Respecter le rythme biologique de l'enfant
Marie Chardin n’a plus de demande à faire. Son petit dernier vient d’obtenir le bac mention très bien et félicitations du jury. "Dans toutes les familles de notre génération, les enfants réussissent très bien". Ses trois enfants sont rentrés dans le système scolaire, au lycée, pour Parcoursup. Parce qu’il leur fallait des notes en première et terminale.
Cette maman, raconte avoir fait ce choix de l'école à la maison, avec son mari enseignant, "pour profiter de nos enfants, respecter leur rythme d’apprentissage et leur rythme biologique, qu’ils ne passent pas tout leur temps à apprendre, assis, toute la journée avec un stylo". Elle poursuit : "Pour nous la socialisation ce n’est pas être tous les jours avec des personnes du même âge. Il y a des pays où on mélange les âges. Nous ne sommes pas anti-école, on a juste fait un choix."
"Les familles Non-sco font beaucoup de sorties, elles se retrouvent pour des journées « exposés », des jeux, il y a beaucoup de socialisation entre elles. On leur apprend à chercher eux-mêmes, ils sont vite autonomes. La motivation vient des enfants comme ils n'ont pas d’obligation, pas de contrainte… Je n’ai jamais dû les réveiller le matin" complète Marie.

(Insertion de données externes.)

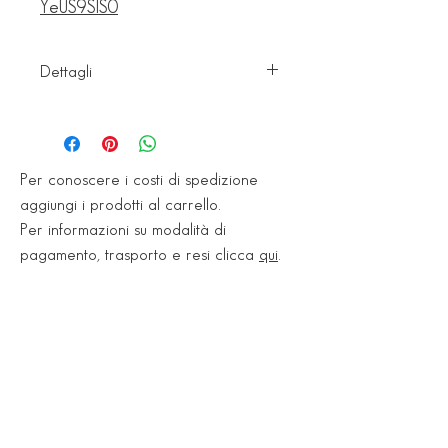
YeUS9SIS0
Dettagli
Conf. 200 pz
Articolo: 180BA200H20
Codice a
Per conoscere i costi di spedizione
barre: 8024648069627
aggiungi i prodotti al carrello.
Peso: 1,2 kg
Per informazioni su modalità di
pagamento, trasporto e resi clicca
qui
.
Conf. 400 pz
Articolo: 180BA400H20
Codice a
barre: 8024648070050
Peso: 2,3 kg
Showroom
Via Nazionale, 545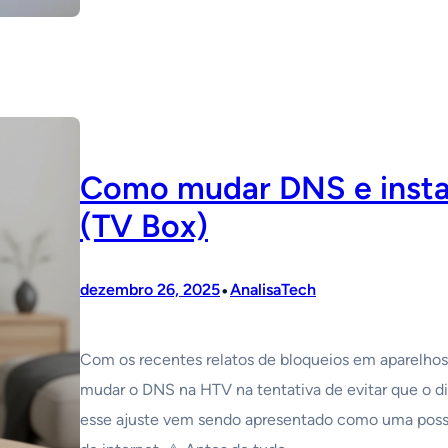
Como mudar DNS e inst
(TV Box)
•
dezembro 26, 2025
AnalisaTech
Com os recentes relatos de bloqueios em aparelho
mudar o DNS na HTV na tentativa de evitar que o dis
esse ajuste vem sendo apresentado como uma possív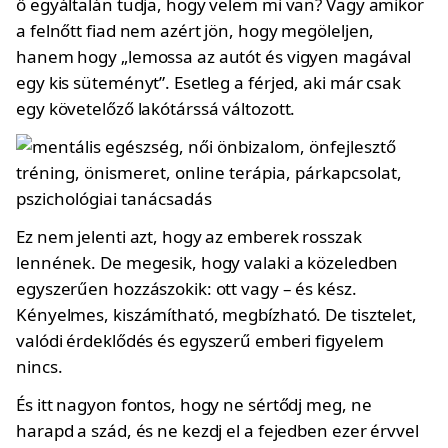
ő egyáltalán tudja, hogy velem mi van? Vagy amikor
a felnőtt fiad nem azért jön, hogy megöleljen,
hanem hogy „lemossa az autót és vigyen magával
egy kis süteményt”. Esetleg a férjed, aki már csak
egy követelőző lakótárssá változott.
Ez nem jelenti azt, hogy az emberek rosszak
lennének. De megesik, hogy valaki a közeledben
egyszerűen hozzászokik: ott vagy – és kész.
Kényelmes, kiszámítható, megbízható. De tisztelet,
valódi érdeklődés és egyszerű emberi figyelem
nincs.
És itt nagyon fontos, hogy ne sértődj meg, ne
harapd a szád, és ne kezdj el a fejedben ezer érvvel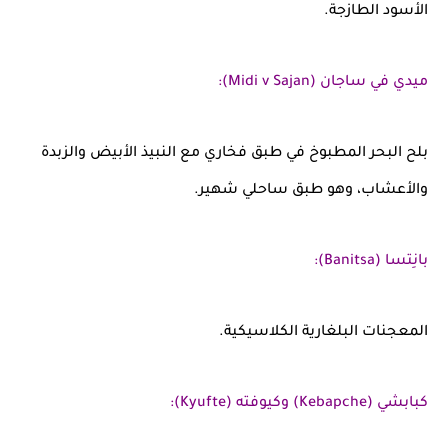
الأسود الطازجة.
ميدي في ساجان (Midi v Sajan):
بلح البحر المطبوخ في طبق فخاري مع النبيذ الأبيض والزبدة
والأعشاب، وهو طبق ساحلي شهير.
بانِتسا (Banitsa):
المعجنات البلغارية الكلاسيكية.
كبابشي (Kebapche) وكيوفته (Kyufte):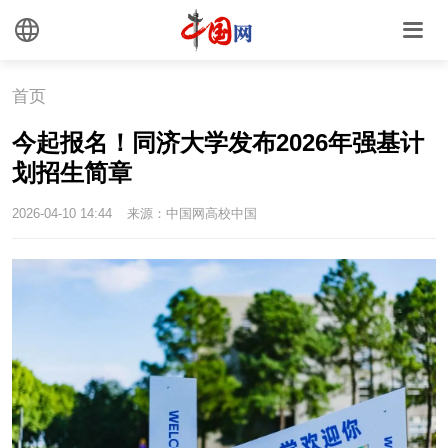
首页
今起报名！同济大学发布2026年强基计
划招生简章
2026-04-10 14:44
来源：中国网高校中国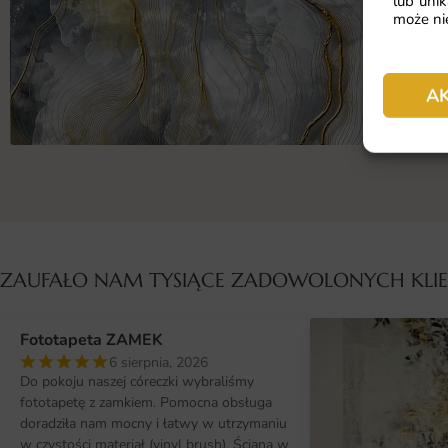
lub unik
może nie
A
ZAUFAŁO NAM TYSIĄCE ZADOWOLONYCH KL
Fototapeta ZAMEK
6 sierpnia, 2026
Do pokoju naszej córeczki wybraliśmy
fototapetę z zamkiem. Pomocna obsługa
doradziła nam mocny i łatwy w utrzymaniu
w czystości materiał (vinyl brush). Ściana w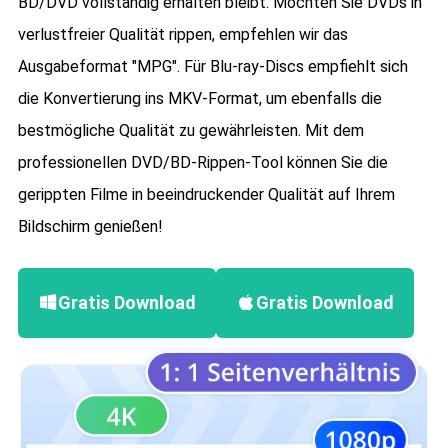
BD/DVD vollständig erhalten bleibt. Möchten Sie DVDs in
verlustfreier Qualität rippen, empfehlen wir das
Ausgabeformat "MPG". Für Blu-ray-Discs empfiehlt sich
die Konvertierung ins MKV-Format, um ebenfalls die
bestmögliche Qualität zu gewährleisten. Mit dem
professionellen DVD/BD-Rippen-Tool können Sie die
gerippten Filme in beeindruckender Qualität auf Ihrem
Bildschirm genießen!
Gratis Download
Gratis Download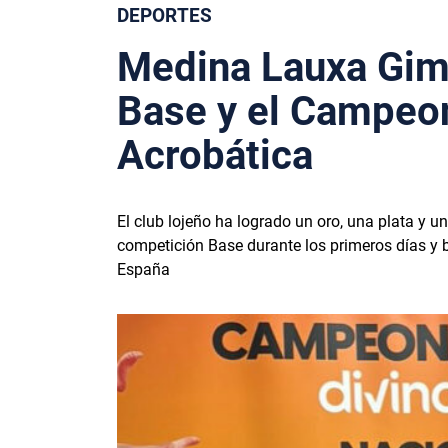
DEPORTES
Medina Lauxa Gimn
Base y el Campeo
Acrobática
El club lojeño ha logrado un oro, una plata y u
competición Base durante los primeros días y b
España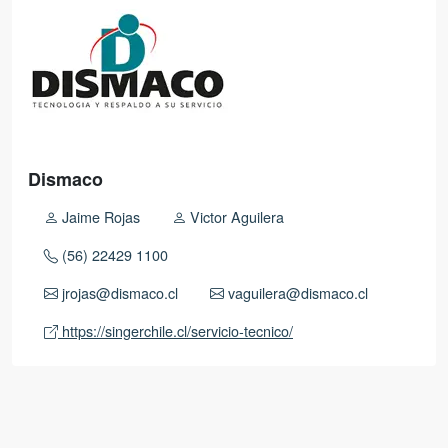
Dismaco
Jaime Rojas
Victor Aguilera
(56) 22429 1100
jrojas@dismaco.cl
vaguilera@dismaco.cl
https://singerchile.cl/servicio-tecnico/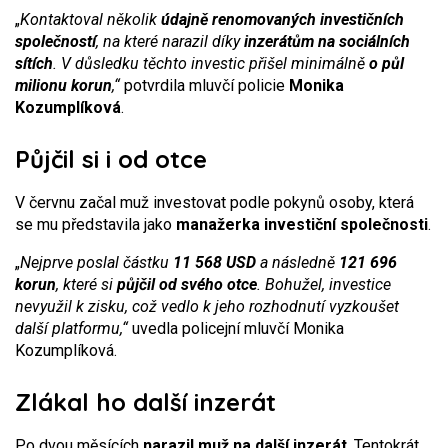
„
Kontaktoval několik
údajně renomovaných investičních
společností
, na které narazil díky
inzerátům na sociálních
sítích
. V důsledku těchto investic přišel minimálně
o půl
milionu korun
,“
potvrdila mluvčí policie
Monika
Kozumplíková
.
Půjčil si i od otce
V červnu začal muž investovat podle pokynů osoby, která
se mu představila jako
manažerka investiční společnosti
.
„
Nejprve poslal částku
11 568 USD
a následně
121 696
korun
, které si
půjčil od svého otce
. Bohužel, investice
nevyužil k zisku, což vedlo k jeho rozhodnutí vyzkoušet
další platformu,“
uvedla policejní mluvčí Monika
Kozumplíková.
Zlákal ho další inzerát
Po dvou měsících
narazil muž na další inzerát
. Tentokrát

Aujourd’hui, elle aide les familles à monter leurs dossiers : "le problème avec l’Education nationale lors des contrôles et des demandes d’autorisations c’est qu’ils sont formatés par leur logiciel, et ils ne comprennent pas qu’on peut faire autrement… Mes enfants, quand ils sont entrés au lycée, ils ont été sidérés de voir le peu de connaissances et de vocabulaire de leurs camarades".
En cas de refus
Après le dépôt des dossiers, le directeur académique des services de l’éducation nationale (DASEN) a 2 mois pour répondre aux familles. En cas de refus, elles peuvent formuler un recours administratif préalable obligatoire (RAPO). Elles ont deux semaines pour monter un nouveau dossier, refaire des courriers, repréciser le contexte, fournir des justificatifs. L'administration a alors deux 2 mois pour répondre. Une absence de réponse vaut refus.
Certaines familles abandonnent et scolarisent alors leurs enfants en établissement classique. D'autres effectuent alors un recours au tribunal administratif et demandent un référé-suspension, le temps que le jugement soit rendu. Mais quand elles obtiennent gain de cause au tribunal, à chaque fois l’Etat fait appel de la décision. Les familles dénoncent "un acharnement de l'Etat".
Certaines sortent alors du cadre légal, entrent en désobéissance civile. Pour défaut de scolarisation, les parents encourent 6 mois d’emprisonnement et 7500 euros d’amende.